SET PROBLEM: In the patent claims below, what keeps the stock release from being lifted out of the adaptor entirely?

EXTRACT PROVIDED:
1. An apparatus comprising: a. a long gun having a stock and a receiver assembly; and b. an adaptor which removably interconnects the stock to the receiver assembly; c. wherein the adaptor comprises: i. an adaptor base; and ii. a tool-less stock release means, slidably attached to the base, to unlock the adaptor and release the stock upon the stock release means being lifted up, at least partially out of the base, by a user.

2. The apparatus of claim 1 wherein the long gun is a shotgun.

3. An apparatus comprising: a. a long gun having a stock and a receiver assembly; and b. an adaptor which removably interconnects the stock to the receiver assembly, wherein the adaptor includes: i. an adaptor base; and ii. a tool-less stock release slidably attached to the base, wherein the stock release can be lifted up at least partially out of the adaptor base, by a user, to release the stock from the adaptor.

4. The apparatus of claim 3 wherein the long gun is a shotgun.

5. The apparatus of claim 4 wherein the adaptor base is bolted to the receiver assembly.

6. The apparatus of claim 5 wherein the tool-less stock release has a finger grip and two spaced apart legs, extending downwardly from the finger grip, that straddle respective channels on opposite sides of the adaptor base.

7. The apparatus of claim 6 wherein the adaptor includes a substantially flat stock lock slidably housed within a substantially horizontal guide housing; the stock release has a tapered wedge extending downwardly from the finger grip, offset from and inclined toward the legs; and, the wedge is housed within an opening of the stock lock, whereby the stock lock is designed to slide between the guide housing between the guide housing and a generally horizontal slot, inside the stock, upon the tapered wedge being lifted up or pushed down with the rest of the stock release.

8. The apparatus of claim 7 wherein the wedge has at least one stop to prevent the stock release from being lifted out of the adaptor entirely.

RAW DATA:
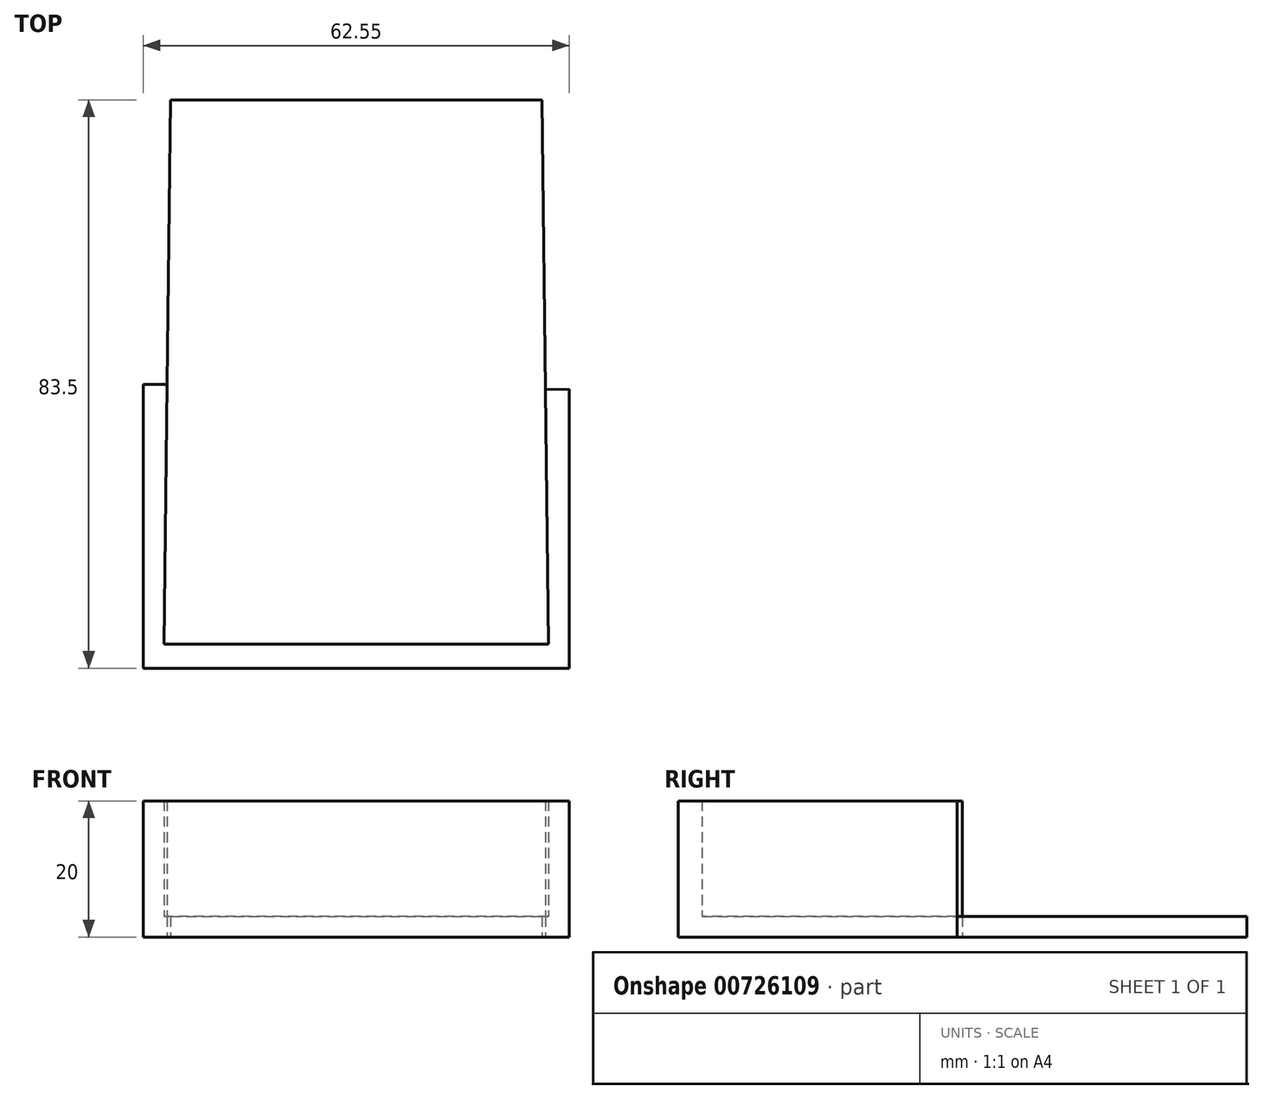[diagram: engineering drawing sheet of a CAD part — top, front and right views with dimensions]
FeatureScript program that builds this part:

REPLY: At least one stop on the wedge.